- Steam version header art
- Designer: Chris Johnson
- Artist: Brad Barrett
- Composer: John Oestmann
- Platforms: Windows, OS X, Linux
- Release: November 25, 2013
- Genre: Adventure
- Mode: Multiplayer

= Moirai (video game) =

2013 horror video game

Moirai is a 2013 video game created by independent developers Chris Johnson, Brad Barrett and John Oestmann. Described by the developers as an experimental game, whilst gameplay at first appears to be a narrative single-player adventure game, completion of Moirai reveals to the player that their decisions influence the experience of the next person to play the game. Moirai received analysis and reflection from critics and academics for its innovative gameplay model and moral dimensions of play. Player engagement with Moirai was marked by a high level of trolling, and a hack of the game's database led the developers to discontinue the online portion of the game in June 2017.

== Plot ==
Moirai is set in a small village where the player is informed that a woman named Julia has gone missing. The player is tasked to investigate noises coming from a local cave beyond the village. They can explore the village and speak to her neighbors to learn about Julia's story. The player is given a lantern and a knife by a pair of lumberjacks to assist them with exploring the cave. Whilst walking through the cave, players encounter a blood-stained figure wielding a lantern and a knife. The player must ask them three questions: "Why do you have blood on your overalls?", "Why do you have a knife?", and "I heard moans, what have you done?". The player then is given the option to let the figure pass or attack them.

At the end of the cave, the player finds Julia. She tells the player that she came into the cave to end her life. Julia tells the player that her husband had found a golden nugget whilst mining in the cave, but buried the nugget and disappeared. Her son had come into the cave searching for his lost father, and also met the same fate. Julia asks the player assist her in ending her life. The player may choose to kill her, or refuse to do so and seek help. Regardless of the choice, the player will be covered in blood. Upon exiting the cave, players encounter a person, who is the stand-in for the next player who will play the game. Players are required to input a response to the same three questions asked of the blood-stained figure when they entered the game, revealing that the figure they met earlier was a stand-in for the previous person that had completed the game. The game then ends, with the player being told that it is up to the next player of this game to choose their fate; players are invited to input their name and email address to receive the information on the outcome of the succeeding player's decision to kill or spare them.

## EXERCISES TO COMPLETE
• A. From the Moirai article, output the passage from "2013 horror video" to "in June 2017." verbatim.
• B. According to the Moirai article, when did the developers discontinue the game's online portion?
• C. Write the next part of the Moirai article, picking up after its final sentence.

## DATA RECORDS
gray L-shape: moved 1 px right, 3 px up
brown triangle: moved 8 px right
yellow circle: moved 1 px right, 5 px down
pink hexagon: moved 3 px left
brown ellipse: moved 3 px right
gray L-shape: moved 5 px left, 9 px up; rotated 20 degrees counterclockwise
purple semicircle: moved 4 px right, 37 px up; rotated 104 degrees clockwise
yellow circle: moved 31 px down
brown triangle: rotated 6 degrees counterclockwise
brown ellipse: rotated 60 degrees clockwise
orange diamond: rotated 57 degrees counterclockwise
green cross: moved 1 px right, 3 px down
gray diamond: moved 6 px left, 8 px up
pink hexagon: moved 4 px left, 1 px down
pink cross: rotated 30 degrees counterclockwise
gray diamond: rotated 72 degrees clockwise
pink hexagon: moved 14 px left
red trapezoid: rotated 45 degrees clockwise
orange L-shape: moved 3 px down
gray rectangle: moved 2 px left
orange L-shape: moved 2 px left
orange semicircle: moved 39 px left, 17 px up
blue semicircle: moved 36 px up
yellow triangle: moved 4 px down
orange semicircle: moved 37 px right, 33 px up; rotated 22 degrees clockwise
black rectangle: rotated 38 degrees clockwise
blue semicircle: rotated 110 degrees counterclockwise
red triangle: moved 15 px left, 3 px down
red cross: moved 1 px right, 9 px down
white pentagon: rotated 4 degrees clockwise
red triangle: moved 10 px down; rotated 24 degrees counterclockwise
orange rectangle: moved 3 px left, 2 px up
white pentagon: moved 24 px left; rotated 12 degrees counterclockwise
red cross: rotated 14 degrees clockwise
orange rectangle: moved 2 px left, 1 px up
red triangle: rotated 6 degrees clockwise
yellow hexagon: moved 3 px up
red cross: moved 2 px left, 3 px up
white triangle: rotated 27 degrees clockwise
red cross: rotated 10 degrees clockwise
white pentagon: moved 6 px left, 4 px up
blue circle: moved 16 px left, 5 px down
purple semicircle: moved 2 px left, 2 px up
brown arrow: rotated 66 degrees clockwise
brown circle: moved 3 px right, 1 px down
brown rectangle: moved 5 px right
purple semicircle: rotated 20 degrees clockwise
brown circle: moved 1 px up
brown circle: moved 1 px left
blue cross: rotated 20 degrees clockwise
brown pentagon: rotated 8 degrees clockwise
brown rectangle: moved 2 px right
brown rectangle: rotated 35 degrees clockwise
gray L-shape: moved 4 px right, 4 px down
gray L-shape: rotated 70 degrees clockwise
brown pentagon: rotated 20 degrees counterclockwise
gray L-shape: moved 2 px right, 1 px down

## THE RESPONSES
• A.
2013 horror video game

Moirai is a 2013 video game created by independent developers Chris Johnson, Brad Barrett and John Oestmann. Described by the developers as an experimental game, whilst gameplay at first appears to be a narrative single-player adventure game, completion of Moirai reveals to the player that their decisions influence the experience of the next person to play the game. Moirai received analysis and reflection from critics and academics for its innovative gameplay model and moral dimensions of play. Player engagement with Moirai was marked by a high level of trolling, and a hack of the game's database led the developers to discontinue the online portion of the game in June 2017.

• B. June 2017

• C.
== Development ==

Moirai was created as a collaboration between Australian developers Chris Johnson, Brad Barrett and John Oestmann. The lead developer, Chris Johnson, was a lecturer at the School of Computer Science at the University of Adelaide and a programmer in the visual effects industry, who had worked on prior projects including the puzzle game Expand. Moirai was developed over a two-month period in 2013, originally intended as an entry for the 7 Day FPS Game Jam, until time constraints motivated the developers to consider a standalone release. Johnson stated "we spent a few hours on it each week between jobs, study and other projects. It took us about two months to finish the game and we tested the game over a month long period".

Chris Johnson stated that Moirai was conceived an experimental title, inspired by his experience watching an interactive play A Game of You by Belgian theatre performance group Ontroerend Goed. Described as "a game in which the rules are bent and that only become apparent as you play", the audience is invited to make comments about the appearance of other audience members isolated behind a one-way mirror, that are later revealed to be shared with the person in question. Other influences included the films of Alfred Hitchcock, whose narratives frequently involve "characters in scenes where they look guilty, and look like they're going to be framed", and the social deduction video games SpyParty and Hidden In Plain Sight. The title of Moirai references the Moirai of Ancient Greek religion and mythology, whose personification of fate connects to the themes of player choice in the game.

== Release ==

Player interaction in Moirai is unfiltered, leading to bizarre and obscene responses.

Moirai was initially released for website download and Game Jolt on November 25, 2013, and for download on itch.io on February 20, 2014. The game was submitted to Steam Greenlight on July 31, 2015, and released on Steam on 23 July, 2016. Following its Steam release, Moirai received unexpected attention, with Chris Johnson saying that "the response from players completely exceeded our expectations". Notable content creators on YouTube featured Moirai in playthrough videos, helping to boost the game's popularity, with the most popular videos by Markiplier and Jacksepticeye having 2.3 and 1.3 million views as of November 2022. Overall, Johnson estimates Moirai was downloaded at least 500,000 times, with 10,581 total playthroughs recorded.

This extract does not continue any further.